The second half exerts greater impact. The extroverted “To Oval to Cologne” focuses less on the manipulation of pure field recording elements and more on arranging organ filigrees and drones into bold splashes of carnival noise that cycle magnificently. If anything, “To Lourdes to Madrid” is even more impressive. Here, steely Lourdes organ drones stream alongside fiery embers that loudly crackle and pop. Choir fragments and organ tones drown within dense industrial haze and clatter during “To New York to Eugenie to Perth,” the hallucinatory, even nightmarish piece that ends the album.

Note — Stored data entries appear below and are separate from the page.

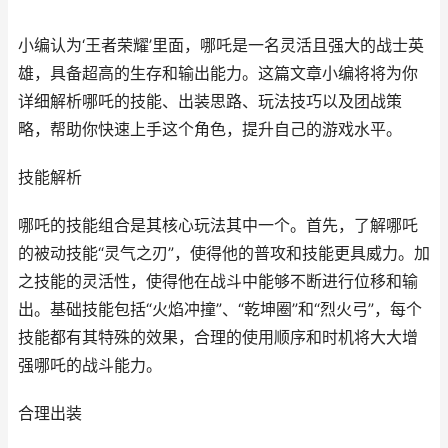
小编认为‘王者荣耀’里面，哪吒是一名灵活且强大的战士英
雄，具备超高的生存和输出能力。这篇文章小编将将为你
详细解析哪吒的技能、出装思路、玩法技巧以及团战策
略，帮助你快速上手这个角色，提升自己的游戏水平。
技能解析
哪吒的技能组合是其核心玩法其中一个。首先，了解哪吒
的被动技能“灵气之刃”，使得他的普攻和技能更具威力。加
之技能的灵活性，使得他在战斗中能够不断进行位移和输
出。基础技能包括“火焰冲撞”、“乾坤圈”和“烈火弓”，每个
技能都有其特殊的效果，合理的使用顺序和时机将大大增
强哪吒的战斗能力。
合理出装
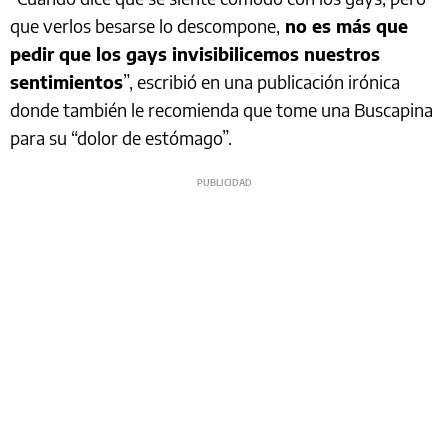
que verlos besarse lo descompone,
no es más que
pedir que los gays invisibilicemos nuestros
sentimientos
”, escribió en una publicación irónica
donde también le recomienda que tome una Buscapina
para su “dolor de estómago”.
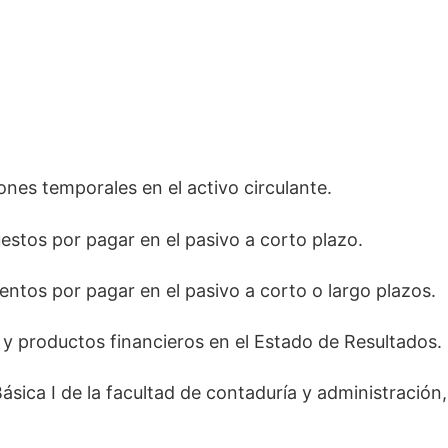
ones temporales en el activo circulante.
estos por pagar en el pasivo a corto plazo.
ntos por pagar en el pasivo a corto o largo plazos.
 y productos financieros en el Estado de Resultados.
ásica I de la facultad de contaduría y administració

Migration takes the listener on a provocative trip, though Schaefer interestingly displaces the emphasis from the first half's more literal evocation of a geographical locale to an inner psychological journey in the second that flirts with derangement and psychosis more often than not (naturally, one is reminded of Marlowe's journey—mental and physical—in Heart of Darkness). Having noted the difference in character between the work's two halves, one wonders whether the dance piece revealed a similar change in character—a question best answered by those lucky enough to have witnessed the original performance.